To find the condition that the curves \(2x = y^2\) and \(2xy = k\) intersect orthogonally, we will follow these steps: ### Step 1: Differentiate the first curve The first curve is given by the equation: \[ 2x = y^2 \] Differentiating both sides with respect to \(x\): \[ 2 \frac{dx}{dx} = 2y \frac{dy}{dx} \] This simplifies to: \[ 2 = 2y \frac{dy}{dx} \] Thus, we can solve for \(\frac{dy}{dx}\): \[ \frac{dy}{dx} = \frac{1}{y} \] ### Step 2: Find the slope at the intersection point Let the point of intersection be \((x_1, y_1)\).

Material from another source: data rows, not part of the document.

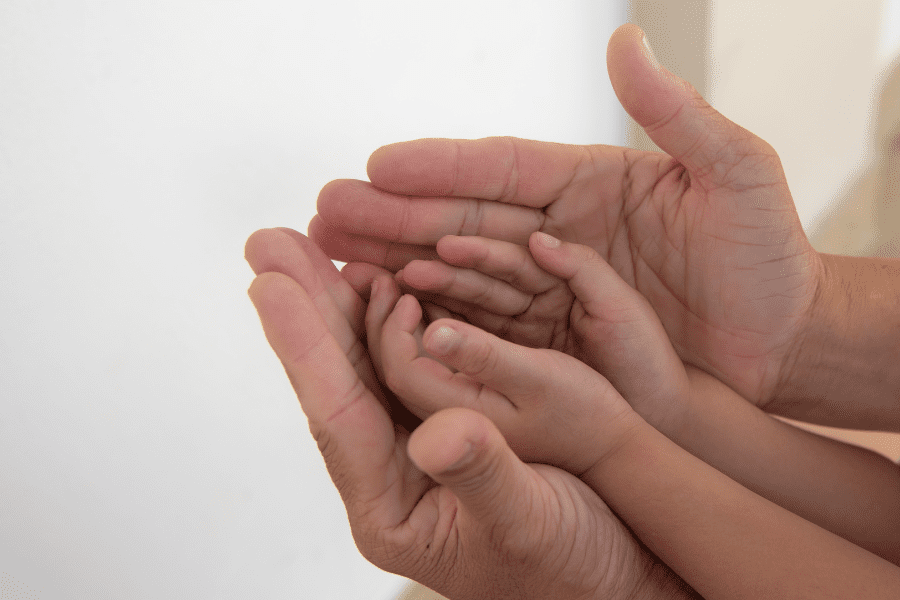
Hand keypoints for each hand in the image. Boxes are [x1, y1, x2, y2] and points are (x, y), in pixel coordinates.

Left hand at [245, 228, 695, 599]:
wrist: (614, 576)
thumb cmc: (573, 567)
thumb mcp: (530, 523)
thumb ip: (482, 476)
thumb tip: (435, 432)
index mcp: (394, 508)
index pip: (337, 415)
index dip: (303, 345)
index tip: (268, 283)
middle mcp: (393, 475)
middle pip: (338, 378)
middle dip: (305, 306)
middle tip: (269, 243)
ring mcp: (417, 449)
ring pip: (366, 364)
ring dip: (339, 302)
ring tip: (312, 247)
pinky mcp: (447, 429)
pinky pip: (405, 364)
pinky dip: (391, 316)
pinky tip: (380, 280)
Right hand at [312, 23, 822, 412]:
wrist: (785, 340)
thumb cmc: (769, 255)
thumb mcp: (737, 169)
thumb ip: (676, 111)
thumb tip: (625, 39)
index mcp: (590, 182)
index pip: (501, 168)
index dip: (439, 166)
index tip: (377, 164)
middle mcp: (557, 230)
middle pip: (461, 219)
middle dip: (391, 217)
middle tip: (324, 214)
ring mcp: (550, 284)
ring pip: (459, 271)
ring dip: (395, 265)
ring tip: (333, 259)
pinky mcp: (554, 336)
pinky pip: (484, 324)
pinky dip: (434, 317)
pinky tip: (386, 313)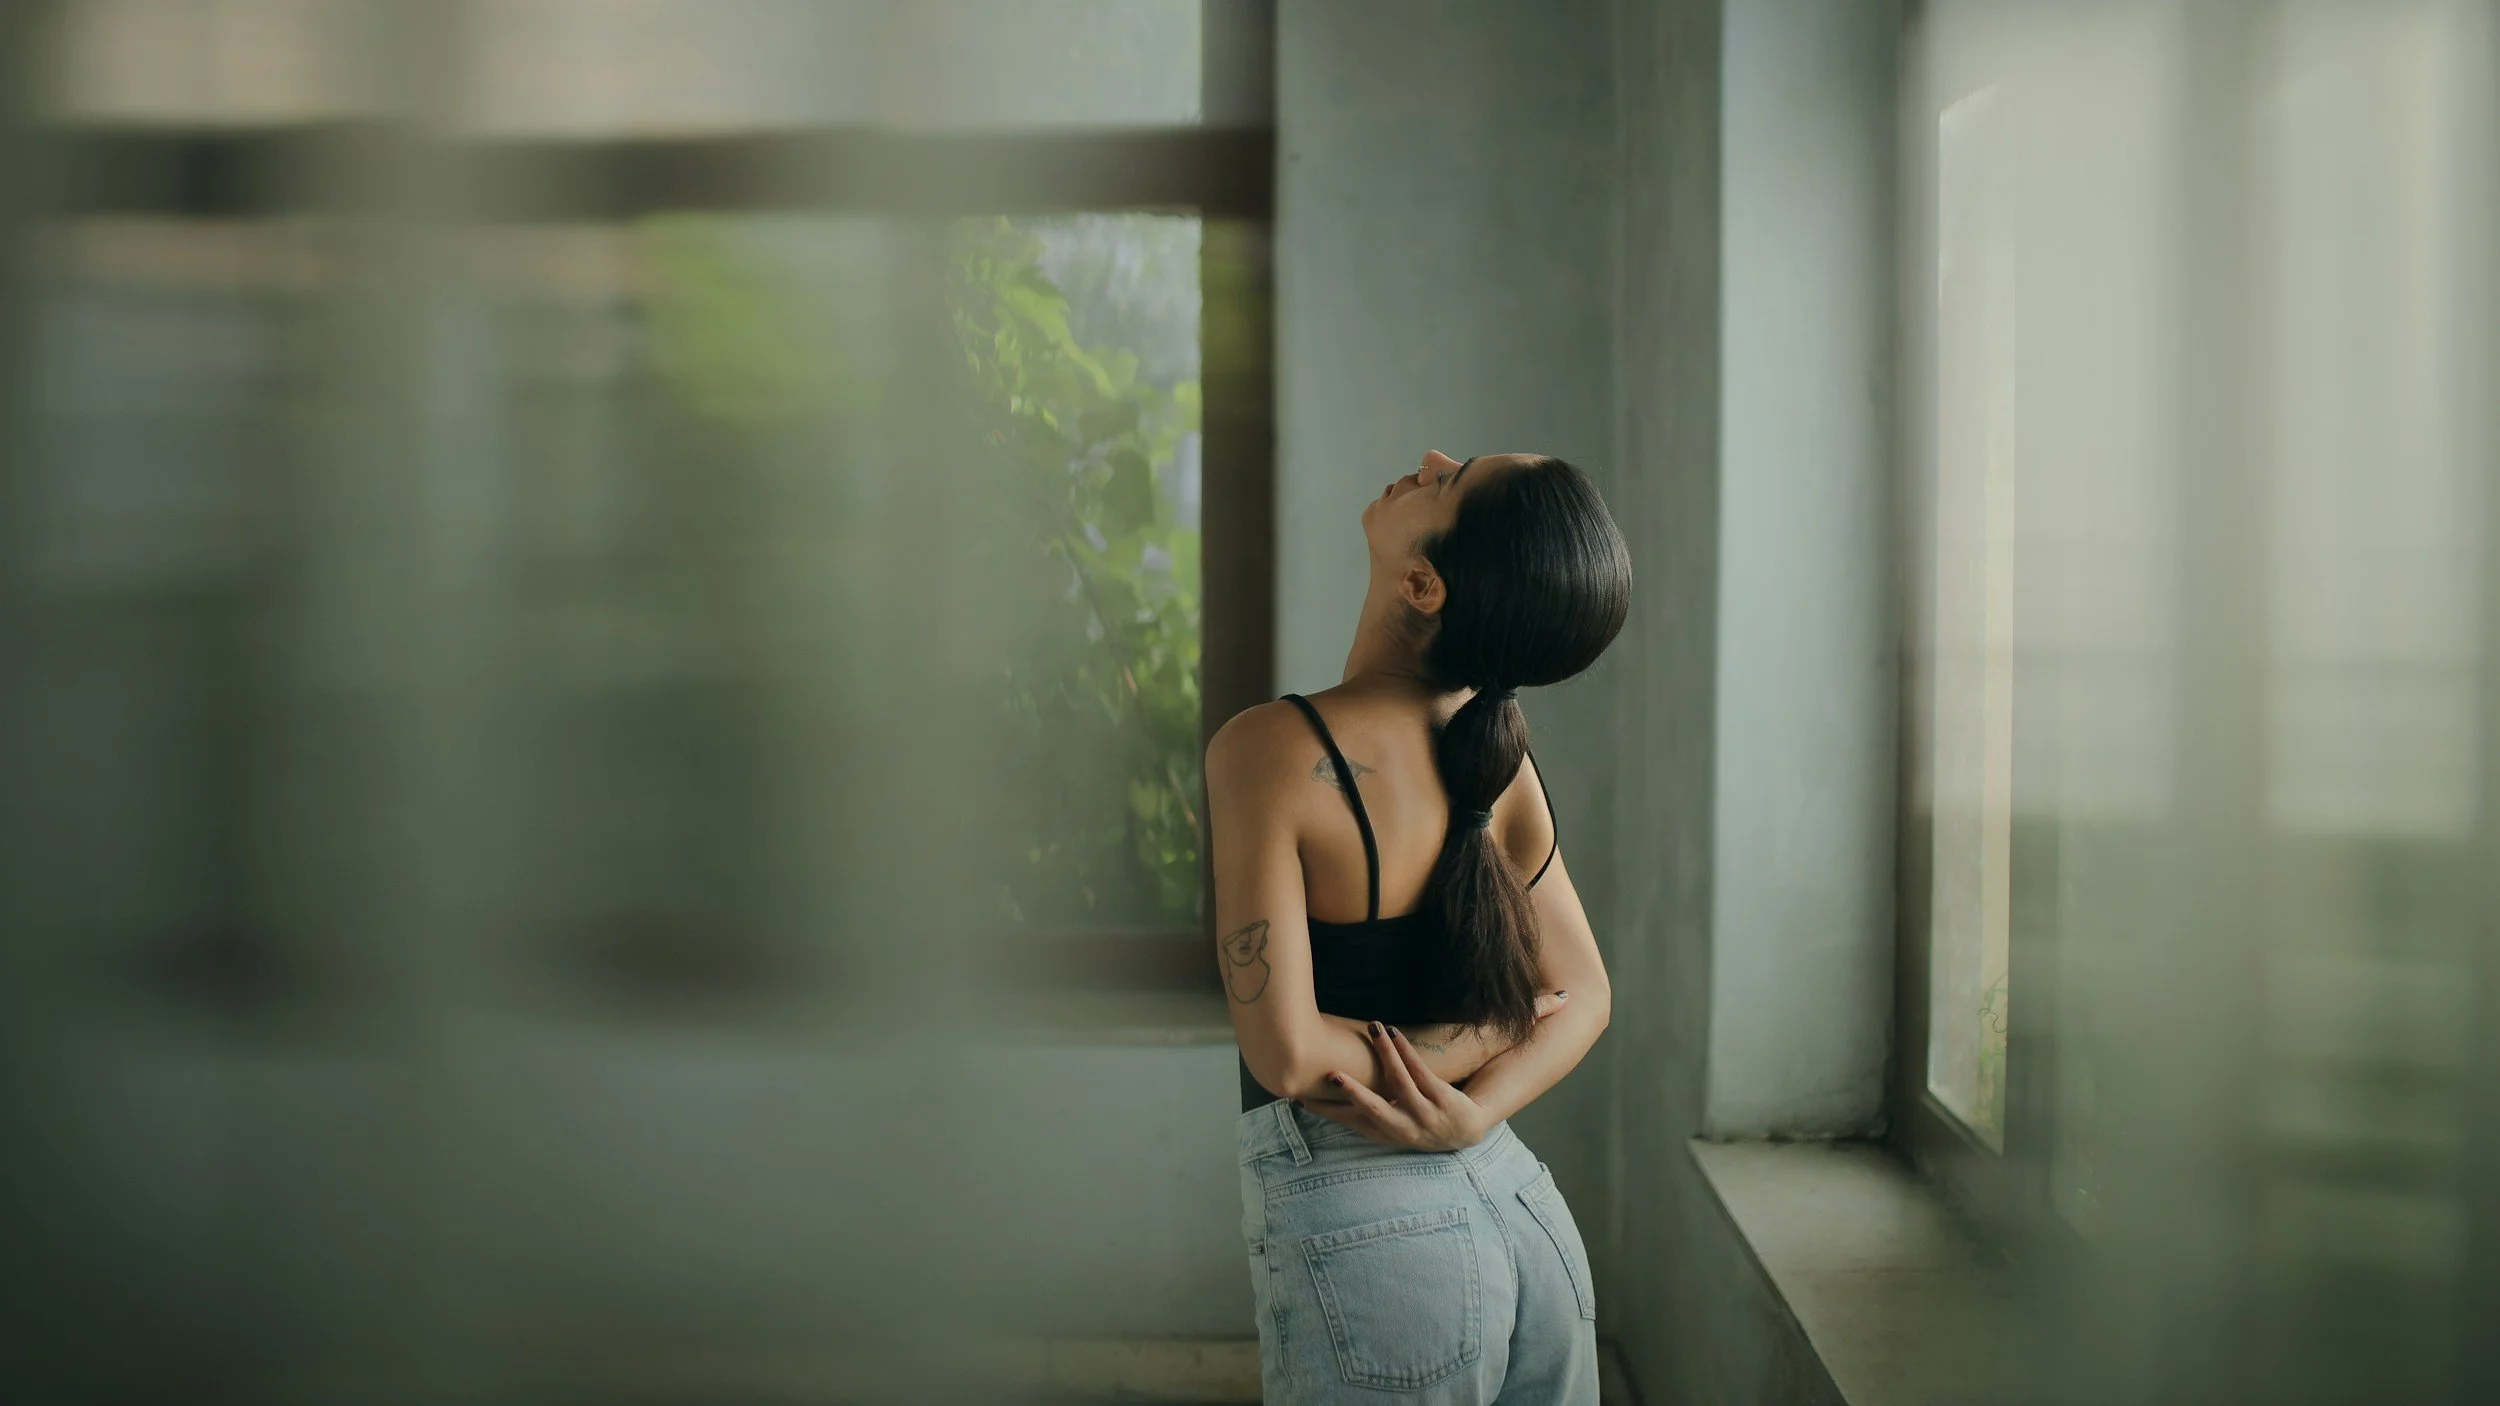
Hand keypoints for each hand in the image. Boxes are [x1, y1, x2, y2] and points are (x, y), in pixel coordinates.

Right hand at [1301, 1021, 1498, 1151]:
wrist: (1466, 1130)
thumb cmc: (1418, 1123)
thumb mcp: (1391, 1126)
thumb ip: (1363, 1112)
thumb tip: (1330, 1091)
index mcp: (1386, 1133)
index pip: (1351, 1121)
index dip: (1327, 1110)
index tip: (1302, 1098)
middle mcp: (1404, 1127)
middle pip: (1375, 1110)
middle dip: (1355, 1093)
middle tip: (1333, 1076)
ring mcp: (1425, 1114)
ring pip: (1401, 1081)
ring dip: (1385, 1054)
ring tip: (1373, 1029)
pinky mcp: (1443, 1098)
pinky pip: (1421, 1071)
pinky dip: (1406, 1050)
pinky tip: (1394, 1034)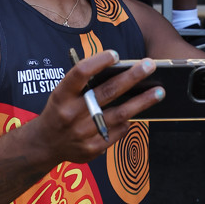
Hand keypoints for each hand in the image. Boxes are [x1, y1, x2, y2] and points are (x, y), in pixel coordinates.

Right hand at [35, 50, 163, 164]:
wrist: (45, 144)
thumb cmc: (59, 110)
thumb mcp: (62, 92)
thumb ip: (84, 84)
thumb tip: (117, 71)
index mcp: (61, 94)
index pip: (80, 73)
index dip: (98, 61)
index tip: (116, 54)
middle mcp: (71, 113)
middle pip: (107, 92)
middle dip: (131, 77)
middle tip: (149, 66)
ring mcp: (82, 133)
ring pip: (119, 114)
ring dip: (141, 102)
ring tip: (159, 91)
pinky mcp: (92, 149)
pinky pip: (117, 132)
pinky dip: (127, 121)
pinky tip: (137, 112)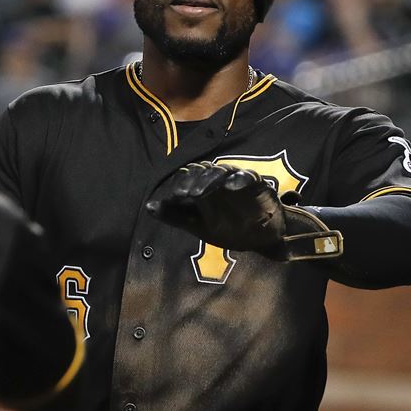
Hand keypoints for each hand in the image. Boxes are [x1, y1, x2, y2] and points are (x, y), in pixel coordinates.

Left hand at [146, 162, 342, 260]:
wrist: (262, 239)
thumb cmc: (229, 228)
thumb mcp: (198, 226)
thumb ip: (175, 216)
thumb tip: (148, 207)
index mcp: (203, 187)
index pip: (187, 178)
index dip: (179, 185)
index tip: (173, 196)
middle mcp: (218, 181)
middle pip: (202, 172)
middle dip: (191, 181)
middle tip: (183, 193)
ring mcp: (237, 181)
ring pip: (222, 172)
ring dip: (209, 179)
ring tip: (199, 191)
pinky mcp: (258, 185)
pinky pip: (249, 177)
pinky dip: (240, 180)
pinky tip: (230, 187)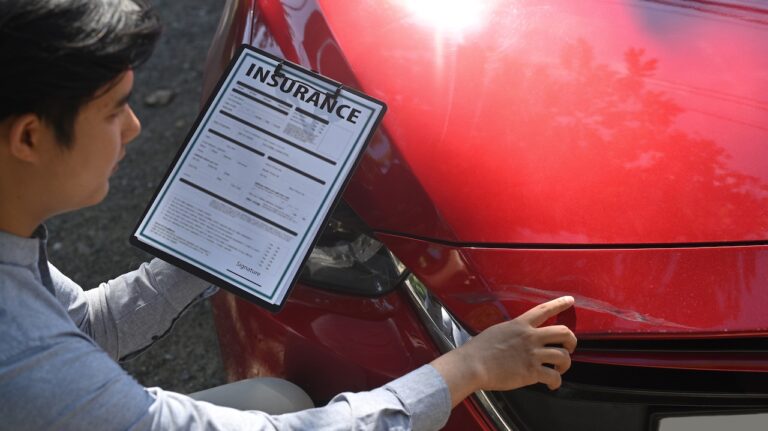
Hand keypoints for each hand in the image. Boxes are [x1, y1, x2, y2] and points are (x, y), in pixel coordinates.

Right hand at [430, 296, 576, 406]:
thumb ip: (512, 332)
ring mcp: (532, 354)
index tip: (570, 300)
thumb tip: (518, 338)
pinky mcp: (531, 372)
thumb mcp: (497, 331)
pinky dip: (556, 382)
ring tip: (559, 369)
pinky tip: (552, 385)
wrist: (472, 365)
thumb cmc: (478, 350)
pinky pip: (554, 377)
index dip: (559, 304)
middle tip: (570, 347)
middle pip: (563, 332)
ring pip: (563, 356)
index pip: (544, 310)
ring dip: (565, 364)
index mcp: (520, 325)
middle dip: (572, 341)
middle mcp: (530, 337)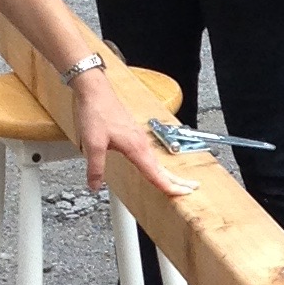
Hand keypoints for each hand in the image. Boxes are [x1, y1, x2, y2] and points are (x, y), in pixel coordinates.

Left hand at [73, 67, 196, 200]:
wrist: (95, 90)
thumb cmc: (96, 112)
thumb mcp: (92, 144)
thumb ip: (95, 168)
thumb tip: (95, 186)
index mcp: (136, 147)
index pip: (155, 173)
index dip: (169, 186)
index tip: (182, 194)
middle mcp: (141, 143)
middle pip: (162, 168)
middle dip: (177, 180)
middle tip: (191, 189)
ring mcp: (139, 137)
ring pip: (157, 160)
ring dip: (168, 173)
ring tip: (178, 182)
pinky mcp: (134, 134)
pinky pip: (150, 154)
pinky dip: (157, 164)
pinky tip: (154, 166)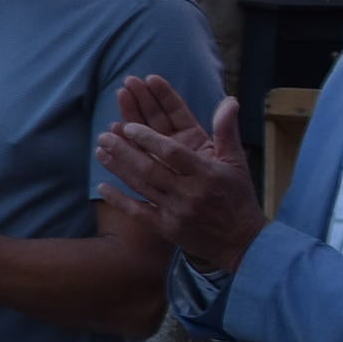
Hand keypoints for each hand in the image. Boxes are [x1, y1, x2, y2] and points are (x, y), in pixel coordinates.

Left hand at [96, 88, 264, 272]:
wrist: (241, 242)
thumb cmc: (238, 196)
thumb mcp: (237, 162)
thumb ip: (227, 130)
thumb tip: (229, 99)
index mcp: (206, 173)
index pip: (172, 152)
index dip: (149, 138)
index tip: (129, 125)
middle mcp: (190, 192)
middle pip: (150, 168)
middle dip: (124, 150)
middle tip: (104, 135)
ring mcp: (176, 212)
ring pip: (141, 186)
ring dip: (118, 168)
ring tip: (100, 150)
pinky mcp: (167, 228)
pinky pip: (138, 213)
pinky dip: (119, 200)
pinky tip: (102, 187)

The slope of the tangent to the first curve at this point is: \[ m_1 = \frac{1}{y_1} \] ### Step 3: Differentiate the second curve The second curve is given by: \[ 2xy = k \] Differentiating both sides with respect to \(x\): \[ 2y + 2x \frac{dy}{dx} = 0 \] Rearranging gives: \[ 2x \frac{dy}{dx} = -2y \] Thus, we can solve for \(\frac{dy}{dx}\): \[ \frac{dy}{dx} = -\frac{y}{x} \] ### Step 4: Find the slope at the intersection point for the second curve At the point of intersection \((x_1, y_1)\), the slope of the tangent to the second curve is: \[ m_2 = -\frac{y_1}{x_1} \] ### Step 5: Set the condition for orthogonality The curves intersect orthogonally if the product of their slopes is \(-1\): \[ m_1 \cdot m_2 = -1 \] Substituting the values of \(m_1\) and \(m_2\): \[ \left(\frac{1}{y_1}\right) \left(-\frac{y_1}{x_1}\right) = -1 \] This simplifies to: \[ -\frac{1}{x_1} = -1 \] Thus, we have: \[ x_1 = 1 \] ### Step 6: Find \(y_1\) using the first curve Substituting \(x_1 = 1\) into the first curve equation: \[ 2(1) = y_1^2 \] This simplifies to: \[ y_1^2 = 2 \quad \Rightarrow \quad y_1 = \pm \sqrt{2} \] ### Step 7: Substitute into the second curve to find \(k\) Now, we substitute \(x_1 = 1\) and \(y_1 = \sqrt{2}\) into the second curve equation: \[ 2xy = k \quad \Rightarrow \quad 2(1)(\sqrt{2}) = k \] Thus: \[ k = 2\sqrt{2} \] ### Final Condition The condition for the curves \(2x = y^2\) and \(2xy = k\) to intersect orthogonally is: \[ k = 2\sqrt{2} \]